Пауль невинно хлопнул глазами, и Шнайдер, поколебавшись, отрывисто кивнул. Он не думал, что Пауль попросит что-то, выходящее за рамки, да и Шнайдер чувствовал себя обязанным… Этого улыбчивого, подчас чересчур нахрапистого парня нужно было отблагодарить. Шнайдер не мог понять, зачем и для чего Пауль сделал то, что сделал, но раз уж все так повернулось — добрый жест хорошо было бы вернуть.
— Сними очки, пожалуйста, — быстро выпалил Пауль, так, будто просил о какой-то стыдной непристойности, будто был отчаянно смущающимся подростком, признающимся в первом сильном чувстве. — Ненадолго — понимаю, что некомфортно, — он быстро поднял руки, повернув ладони к Шнайдеру, демонстрируя собственную «безоружность». — Просто… Соскучился по твоим глазам. Извини, это слишком слащаво прозвучало.

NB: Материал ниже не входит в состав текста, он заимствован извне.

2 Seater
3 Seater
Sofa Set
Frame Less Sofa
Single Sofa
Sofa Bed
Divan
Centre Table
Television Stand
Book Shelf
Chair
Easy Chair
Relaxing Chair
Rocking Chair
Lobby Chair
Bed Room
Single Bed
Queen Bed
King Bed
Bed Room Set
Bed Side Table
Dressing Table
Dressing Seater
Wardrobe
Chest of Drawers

Как реагировать на такое, подкрепленное почти нежной улыбкой, Шнайдер не знал. Он порядочно завис, чувствуя, как нечто неясное ворочается в груди. Даже мелькнула мысль, что вот оно — начались необратимые мутации, сейчас он устроит погром, а потом окажется убит, но мысль мелькнула и пропала, а Пауль все еще ждал, нервно отстукивая рваный ритм по стойке и выдавая себя этим жестом с головой. Кажется, ему это было важно… И, чем черт не шутит, Шнайдеру было вовсе не сложно исполнить такую забавную и глуповатую просьбу.
Медленно он потянул очки вниз, зажмурился крепко, переживая вспышку рези в глазах. В уголках выступило немного слез, и проморгаться, посмотреть на Пауля в открытую получилось не сразу. И даже когда получилось — Шнайдер болезненно щурился и подолгу смыкал веки. Лицо Пауля выглядело расплывшимся, подернутым рябью, но одновременно — как никогда четким. И завлекательно бьющаяся под челюстью жилка… Зрелище, начисто лишенное каких-то рамок и запретов, в которых Шнайдер привык жить. Чистая открытость.

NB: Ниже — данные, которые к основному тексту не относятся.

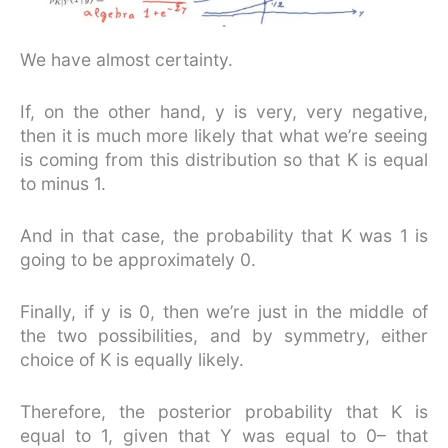
We have almost certainty.
If, on the other hand, y is very, very negative,
then it is much more likely that what we’re seeing
is coming from this distribution so that K is equal
to minus 1.
And in that case, the probability that K was 1 is
going to be approximately 0.
Finally, if y is 0, then we’re just in the middle of
the two possibilities, and by symmetry, either
choice of K is equally likely.
Therefore, the posterior probability that K is
equal to 1, given that Y was equal to 0– that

— Покрасневшие… Пустые, — Пауль грустно улыбнулся, и на мгновение Шнайдеру показалось, что тот сейчас протянет руку и погладит его по лицу, смахивая излишки слез. — Я так хочу тебе помочь, Кристоф, — его голос опустился до жаркого шепота, раскаленным металлом прижавшегося к коже. Таким шепчут самые откровенные, самые постыдные обещания и мольбы, такой шепот должен быть за закрытой на семь замков дверью между тесно прижавшимися друг к другу двумя, а не в стерильном помещении центра выдачи, когда эти двое разделены практически непреодолимой стеной, не только физической. — Обещай, что мы еще встретимся. Обещай, что будешь заглядывать ко мне чаще раза в месяц. Я… Работаю кое-над чем. Лекарством. И я хочу тебе помочь.

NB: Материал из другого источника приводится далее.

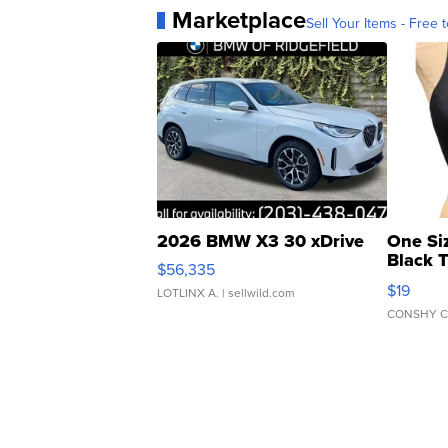
Marketplace
Sell Your Items - Free t
2026 BMW X3 30 xDrive
One Si
Black 
$56,335
Asymmet
$19
LOTLINX A.
| sellwild.com
CONSHY C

На едва гнущихся ногах Шнайдер выбрался на улицу, толком не запомнив, как он это сделал. Дождь так и не прекратился: холодные капли вновь падали на лицо и затекали за шиворот, слепили многочисленные вывески, и небо все так же было скрыто лентами дорог и причудливых бетонных каркасов, но Шнайдер чувствовал — что-то неуловимо поменялось.